Now to this week’s news…
i) After more than 4 weeks of serenity, Bitcoin broke out of its tight range and surged to $21,000 on Wednesday. This movement caught many traders out of the blue because they were relying on Bitcoin's sideways action to swing their trades.
ii) The bears are holding the $21,000 mark for now. With the Relative Strength Index (RSI) at overbought levels, the market is overheated with buyers and they are starting to get exhausted. Therefore, I am expecting Bitcoin to retrace back $20,000 before any upside.
iii) Ethereum, on the other hand, has been on a roll. On Wednesday, it pumped more than 16% to $1520. Unlike Bitcoin, Ethereum continued its rally to a six-week high of $1670, before closing the week at $1620.
iv) The total crypto market cap is currently $984 billion, which is very close to $1 trillion.

Speculative assets (ie. tech stocks and Bitcoin) surged while the dollar slumped.
The rally we've seen in the crypto market this week is not without reason. When compared to tech stocks and the US dollar index, Bitcoin's upward momentum was supported by the greenback's weakness.

Dollar weakens in hopes that the Fed will pivot.

• [Directions]
Mark each statement yes or no according to the crypto market update above, quoting the exact words of the update that decide it. 1. Bitcoin surged to $21,000 on Wednesday. 2. Ethereum closed the week at its six-week high of $1670. 3. The total crypto market cap has passed $1 trillion.

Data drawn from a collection
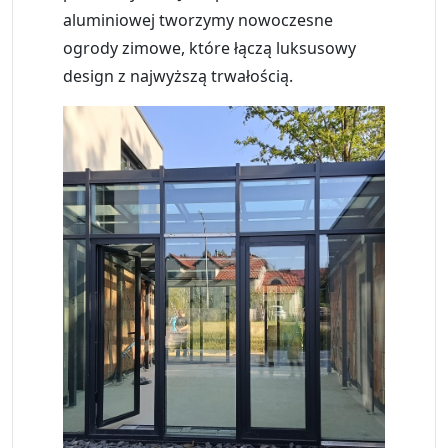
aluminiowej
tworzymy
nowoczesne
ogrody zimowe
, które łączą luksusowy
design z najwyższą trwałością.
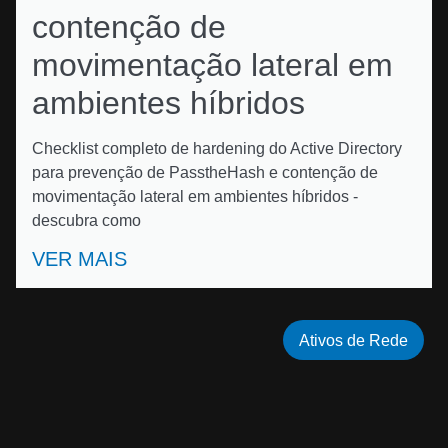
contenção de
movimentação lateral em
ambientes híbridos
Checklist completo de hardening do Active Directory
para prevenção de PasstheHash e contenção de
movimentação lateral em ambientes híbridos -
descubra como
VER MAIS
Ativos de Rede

==

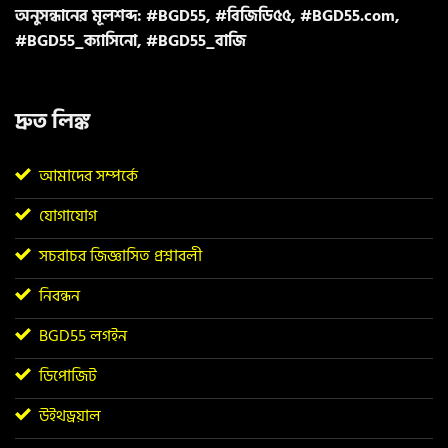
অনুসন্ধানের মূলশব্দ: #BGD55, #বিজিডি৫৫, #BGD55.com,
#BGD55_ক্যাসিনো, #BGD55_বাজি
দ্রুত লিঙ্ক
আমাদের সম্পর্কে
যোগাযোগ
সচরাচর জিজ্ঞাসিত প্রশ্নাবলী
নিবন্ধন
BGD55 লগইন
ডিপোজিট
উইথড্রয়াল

• [The completed task]
1. Yes: "Bitcoin broke out of its tight range and surged to $21,000 on Wednesday."
2. No: "Ethereum continued its rally to a six-week high of $1670, before closing the week at $1620."
3. No: "The total crypto market cap is currently $984 billion, which is very close to $1 trillion."